Inverse trigonometric functions are functions that reverse the action of the standard trigonometric functions such as sine, cosine, and tangent. For instance, while the cosine function takes an angle and gives you its cosine value, the inverse cosine function, denoted as \( \cos^{-1}(x) \), does the opposite. It takes a cosine value and provides the corresponding angle.These functions are important when you need to solve equations involving trigonometric functions because they allow you to determine the angles. However, they have specific domains and ranges:

• For \( \cos^{-1}(x) \), the domain is \([-1, 1]\), and the range is \([0, \pi]\).
• Each inverse trigonometric function has a derivative, which is useful for calculus.

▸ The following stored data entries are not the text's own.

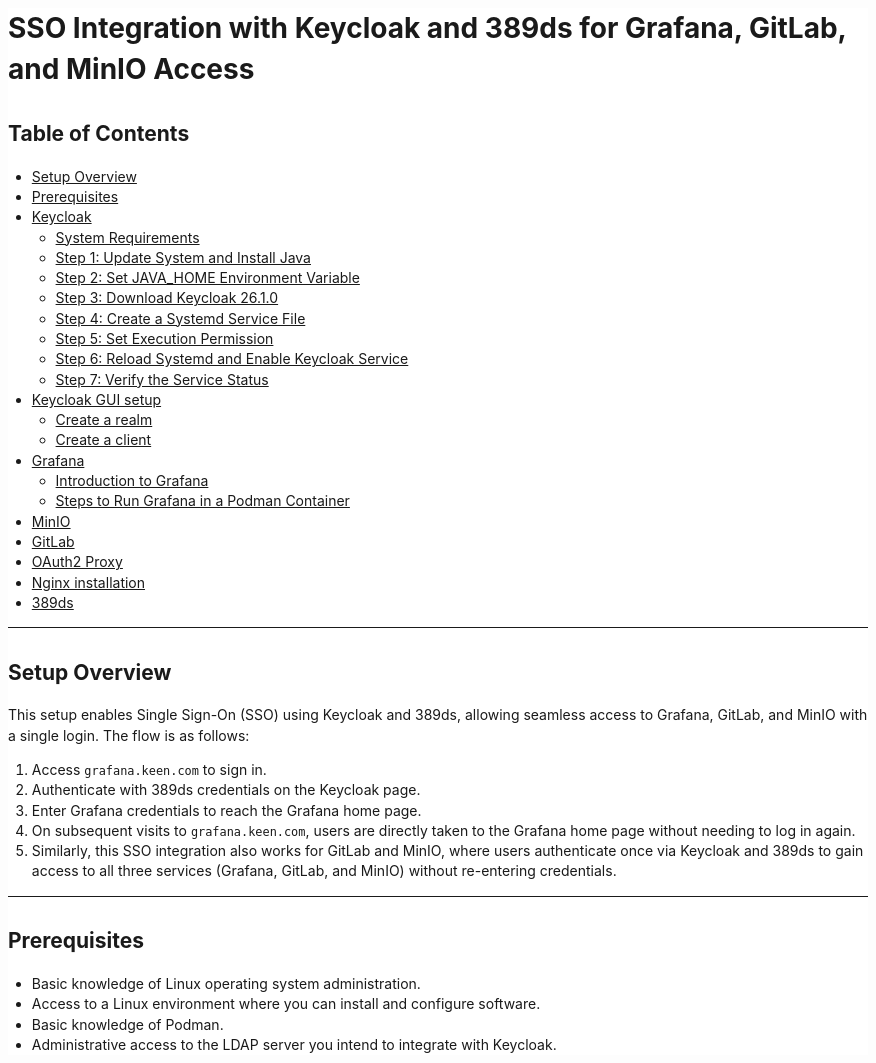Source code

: # SSO Integration with Keycloak and 389ds for Grafana, GitLab, and MinIO Access

## Table of Contents
- [Setup Overview](#setup-overview)
- [Prerequisites](#prerequisites)
- [Keycloak](#keycloak)
  - [System Requirements](#system-requirements)
  - [Step 1: Update System and Install Java](#step-1-update-system-and-install-java)
  - [Step 2: Set JAVA_HOME Environment Variable](#step-2-set-java_home-environment-variable)
  - [Step 3: Download Keycloak 26.1.0](#step-3-download-keycloak-2610)
  - [Step 4: Create a Systemd Service File](#step-4-create-a-systemd-service-file)
  - [Step 5: Set Execution Permission](#step-5-set-execution-permission)
  - [Step 6: Reload Systemd and Enable Keycloak Service](#step-6-reload-systemd-and-enable-keycloak-service)
  - [Step 7: Verify the Service Status](#step-7-verify-the-service-status)
- [Keycloak GUI setup](#keycloak-gui-setup)
  - [Create a realm](#create-a-realm)
  - [Create a client](#create-a-client)
- [Grafana](#grafana)
  - [Introduction to Grafana](#introduction-to-grafana)
  - [Steps to Run Grafana in a Podman Container](#steps-to-run-grafana-in-a-podman-container)
- [MinIO](#minio)
- [GitLab](#gitlab)
- [OAuth2 Proxy](#oauth2-proxy)
- [Nginx installation](#nginx-installation)
- [389ds](#389ds)

---

## Setup Overview
This setup enables Single Sign-On (SSO) using Keycloak and 389ds, allowing seamless access to Grafana, GitLab, and MinIO with a single login. The flow is as follows:

1. Access `grafana.keen.com` to sign in.
2. Authenticate with 389ds credentials on the Keycloak page.
3. Enter Grafana credentials to reach the Grafana home page.
4. On subsequent visits to `grafana.keen.com`, users are directly taken to the Grafana home page without needing to log in again.
5. Similarly, this SSO integration also works for GitLab and MinIO, where users authenticate once via Keycloak and 389ds to gain access to all three services (Grafana, GitLab, and MinIO) without re-entering credentials.

---

## Prerequisites

- Basic knowledge of Linux operating system administration.
- Access to a Linux environment where you can install and configure software.
- Basic knowledge of Podman.
- Administrative access to the LDAP server you intend to integrate with Keycloak.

Understanding how these derivatives work is vital for finding rates of change, as we saw in the exercise. In this case, the derivative of \( \cos^{-1}(x) \) is essential when applying the chain rule.

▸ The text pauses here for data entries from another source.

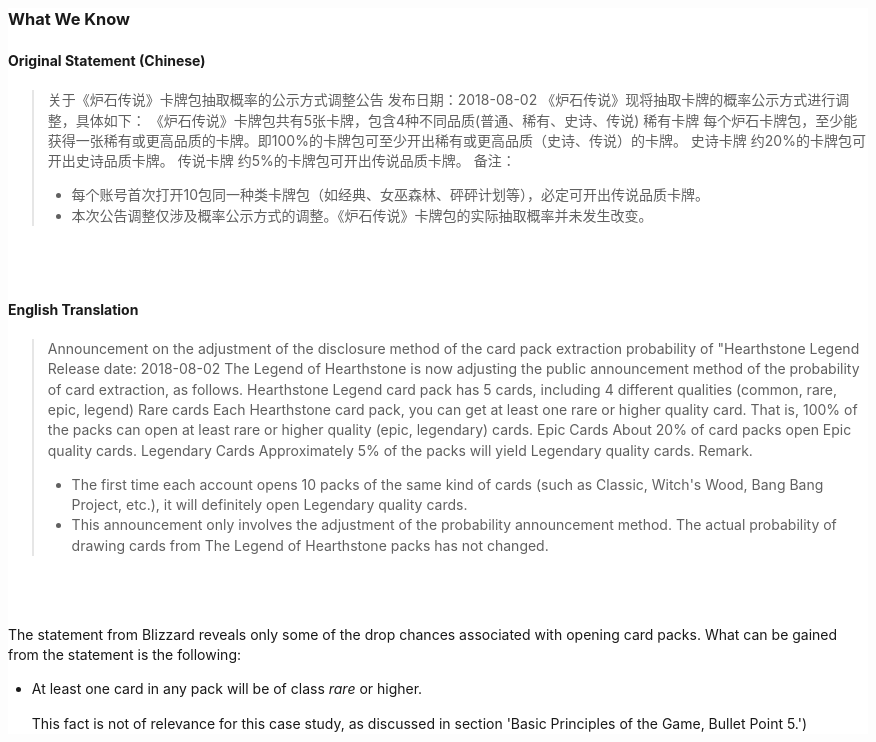 ### What We Know

#### Original Statement (Chinese)

>  关于《炉石传说》卡牌包抽取概率的公示方式调整公告
> 发布日期：2018-08-02
> 《炉石传说》现将抽取卡牌的概率公示方式进行调整，具体如下：
> 《炉石传说》卡牌包共有5张卡牌，包含4种不同品质(普通、稀有、史诗、传说)
> 稀有卡牌
> 每个炉石卡牌包，至少能获得一张稀有或更高品质的卡牌。即100%的卡牌包可至少开出稀有或更高品质（史诗、传说）的卡牌。
> 史诗卡牌
> 约20%的卡牌包可开出史诗品质卡牌。
> 传说卡牌
> 约5%的卡牌包可开出传说品质卡牌。
> 备注：
> - 每个账号首次打开10包同一种类卡牌包（如经典、女巫森林、砰砰计划等），必定可开出传说品质卡牌。
> - 本次公告调整仅涉及概率公示方式的调整。《炉石传说》卡牌包的实际抽取概率并未发生改变。

<br>
<br>

#### English Translation

> Announcement on the adjustment of the disclosure method of the card pack extraction probability of "Hearthstone Legend
> Release date: 2018-08-02
> The Legend of Hearthstone is now adjusting the public announcement method of the probability of card extraction, as follows.
> Hearthstone Legend card pack has 5 cards, including 4 different qualities (common, rare, epic, legend)
> Rare cards
> Each Hearthstone card pack, you can get at least one rare or higher quality card. That is, 100% of the packs can open at least rare or higher quality (epic, legendary) cards.
> Epic Cards
> About 20% of card packs open Epic quality cards.
> Legendary Cards
> Approximately 5% of the packs will yield Legendary quality cards.
> Remark.
> - The first time each account opens 10 packs of the same kind of cards (such as Classic, Witch's Wood, Bang Bang Project, etc.), it will definitely open Legendary quality cards.
> - This announcement only involves the adjustment of the probability announcement method. The actual probability of drawing cards from The Legend of Hearthstone packs has not changed.

<br>
<br>

The statement from Blizzard reveals only some of the drop chances associated
with opening card packs. What can be gained from the statement is the following:

- At least one card in any pack will be of class *rare* or higher.

  This fact is not of relevance for this case study, as discussed in section
  'Basic Principles of the Game, Bullet Point 5\.')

Logarithmic differentiation is a technique utilized to simplify the differentiation process, especially when dealing with complex functions. It can often make the process much easier by transforming multiplicative relationships into additive ones through the use of logarithms.Here's how it generally works:

• First, you take the natural logarithm of both sides of the equation, if applicable.
• The properties of logarithms, such as \( \ln(ab) = \ln(a) + \ln(b) \), help to break down the function.

In the context of the exercise, we had \( y = \ln(\cos^{-1}(x)) \). Although we directly differentiated \( \ln(\cos^{-1}(x)) \), logarithmic differentiation helps handle complex expressions inside a log function, changing the way we approach the problem and making the differentiation process clearer.The core idea is to transform difficulties into manageable pieces. Often, logarithmic differentiation provides the clarity needed for intricate problems.

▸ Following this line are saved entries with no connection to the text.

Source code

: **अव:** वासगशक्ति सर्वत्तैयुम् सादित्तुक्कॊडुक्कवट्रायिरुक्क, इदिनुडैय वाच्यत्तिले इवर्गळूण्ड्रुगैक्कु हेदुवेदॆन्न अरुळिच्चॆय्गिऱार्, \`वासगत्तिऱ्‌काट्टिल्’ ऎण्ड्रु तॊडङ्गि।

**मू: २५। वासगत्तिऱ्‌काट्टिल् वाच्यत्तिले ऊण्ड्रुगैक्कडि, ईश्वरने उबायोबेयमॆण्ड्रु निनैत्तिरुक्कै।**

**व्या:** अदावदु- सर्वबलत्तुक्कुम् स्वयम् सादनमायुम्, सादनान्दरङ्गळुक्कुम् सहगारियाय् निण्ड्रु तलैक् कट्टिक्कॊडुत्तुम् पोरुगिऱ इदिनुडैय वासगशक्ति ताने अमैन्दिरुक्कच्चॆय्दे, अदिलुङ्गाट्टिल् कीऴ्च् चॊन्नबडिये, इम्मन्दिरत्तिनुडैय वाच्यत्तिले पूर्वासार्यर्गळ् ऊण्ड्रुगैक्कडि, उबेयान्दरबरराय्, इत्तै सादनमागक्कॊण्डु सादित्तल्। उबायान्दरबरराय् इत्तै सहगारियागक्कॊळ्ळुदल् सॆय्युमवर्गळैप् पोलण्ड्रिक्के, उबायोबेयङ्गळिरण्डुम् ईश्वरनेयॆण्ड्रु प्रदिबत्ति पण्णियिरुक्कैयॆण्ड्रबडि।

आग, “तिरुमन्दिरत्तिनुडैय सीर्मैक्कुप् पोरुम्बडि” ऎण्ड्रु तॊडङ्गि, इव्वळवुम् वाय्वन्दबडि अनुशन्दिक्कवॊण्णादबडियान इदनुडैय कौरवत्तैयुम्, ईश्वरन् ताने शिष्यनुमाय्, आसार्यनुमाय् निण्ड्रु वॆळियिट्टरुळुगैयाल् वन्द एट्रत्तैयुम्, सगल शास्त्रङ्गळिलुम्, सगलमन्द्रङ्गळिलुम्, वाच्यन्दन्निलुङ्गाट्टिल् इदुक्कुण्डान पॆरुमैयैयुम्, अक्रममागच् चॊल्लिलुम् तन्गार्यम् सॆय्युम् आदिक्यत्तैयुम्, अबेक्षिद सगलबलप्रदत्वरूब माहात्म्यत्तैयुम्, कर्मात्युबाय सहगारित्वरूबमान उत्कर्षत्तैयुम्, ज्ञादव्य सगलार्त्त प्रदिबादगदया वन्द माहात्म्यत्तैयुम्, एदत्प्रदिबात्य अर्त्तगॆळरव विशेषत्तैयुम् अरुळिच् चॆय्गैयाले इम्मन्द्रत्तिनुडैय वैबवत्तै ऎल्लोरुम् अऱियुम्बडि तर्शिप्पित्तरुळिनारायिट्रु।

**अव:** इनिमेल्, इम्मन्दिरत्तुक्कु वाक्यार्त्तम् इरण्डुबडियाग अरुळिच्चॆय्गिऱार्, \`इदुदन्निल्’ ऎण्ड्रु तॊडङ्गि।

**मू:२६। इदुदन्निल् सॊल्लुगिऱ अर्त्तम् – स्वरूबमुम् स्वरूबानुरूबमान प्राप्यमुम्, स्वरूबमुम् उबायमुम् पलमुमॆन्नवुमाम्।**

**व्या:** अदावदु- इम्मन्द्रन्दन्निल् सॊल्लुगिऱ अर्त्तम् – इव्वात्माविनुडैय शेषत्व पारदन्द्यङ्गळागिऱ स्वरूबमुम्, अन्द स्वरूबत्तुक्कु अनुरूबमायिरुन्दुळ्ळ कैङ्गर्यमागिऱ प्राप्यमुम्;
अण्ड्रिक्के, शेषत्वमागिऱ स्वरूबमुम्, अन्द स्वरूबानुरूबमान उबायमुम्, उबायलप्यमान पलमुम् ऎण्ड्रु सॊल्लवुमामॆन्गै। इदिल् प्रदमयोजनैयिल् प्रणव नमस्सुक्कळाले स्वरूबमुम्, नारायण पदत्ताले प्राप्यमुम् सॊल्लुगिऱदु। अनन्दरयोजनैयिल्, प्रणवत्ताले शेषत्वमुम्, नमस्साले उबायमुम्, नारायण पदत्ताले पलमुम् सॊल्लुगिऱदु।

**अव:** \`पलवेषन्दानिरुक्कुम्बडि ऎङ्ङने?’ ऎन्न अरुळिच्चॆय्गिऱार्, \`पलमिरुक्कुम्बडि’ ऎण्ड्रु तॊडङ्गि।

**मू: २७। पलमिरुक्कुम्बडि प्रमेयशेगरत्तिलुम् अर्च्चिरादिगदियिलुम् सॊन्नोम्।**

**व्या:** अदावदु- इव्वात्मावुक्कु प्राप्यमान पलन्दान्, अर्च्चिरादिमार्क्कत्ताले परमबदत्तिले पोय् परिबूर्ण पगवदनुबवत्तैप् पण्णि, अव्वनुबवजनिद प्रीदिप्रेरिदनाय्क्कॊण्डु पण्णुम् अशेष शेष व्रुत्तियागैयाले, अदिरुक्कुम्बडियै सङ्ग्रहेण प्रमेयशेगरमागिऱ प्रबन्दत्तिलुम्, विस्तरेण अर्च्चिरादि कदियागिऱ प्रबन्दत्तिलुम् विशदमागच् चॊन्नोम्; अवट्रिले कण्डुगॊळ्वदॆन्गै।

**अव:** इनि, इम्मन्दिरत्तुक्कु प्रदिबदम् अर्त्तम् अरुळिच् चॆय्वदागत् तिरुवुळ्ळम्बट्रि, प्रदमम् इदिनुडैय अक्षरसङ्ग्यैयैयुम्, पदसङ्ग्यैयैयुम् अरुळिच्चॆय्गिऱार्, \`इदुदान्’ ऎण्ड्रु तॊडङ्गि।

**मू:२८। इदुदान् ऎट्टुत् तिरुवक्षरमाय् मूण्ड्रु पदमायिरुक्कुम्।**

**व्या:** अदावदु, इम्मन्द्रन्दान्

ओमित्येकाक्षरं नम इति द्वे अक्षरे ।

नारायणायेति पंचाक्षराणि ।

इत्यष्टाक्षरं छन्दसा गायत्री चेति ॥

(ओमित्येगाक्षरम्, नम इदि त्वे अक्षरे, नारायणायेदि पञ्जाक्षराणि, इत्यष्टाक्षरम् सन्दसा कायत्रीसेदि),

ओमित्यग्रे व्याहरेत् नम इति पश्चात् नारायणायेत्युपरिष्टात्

Derivatives are a fundamental concept in calculus, representing the rate at which a quantity changes. In simpler terms, they can be thought of as the slope of a function at a particular point.Calculating derivatives can be straightforward or complicated, depending on the function. For instance, with basic power functions like \( x^2 \), you apply simple rules. However, for composite functions such as \( \ln(\cos^{-1}(x)) \), we use more advanced techniques like the chain rule:

• The chain rule is used when differentiating composed functions, where you differentiate the outer function and then the inner function.
• In our example, \( y = \ln(\cos^{-1}(x)) \), we start by differentiating \( \ln(u) \) which is \( \frac{1}{u} \), and we use \( u = \cos^{-1}(x) \).
• We then find the derivative of \( \cos^{-1}(x) \) and chain them together.

This process resulted in the combined derivative, leading to our final function derivative outcome. Through derivative calculations, we gain insights into how functions behave and change, which is fundamental in understanding motion, growth, and many other phenomena.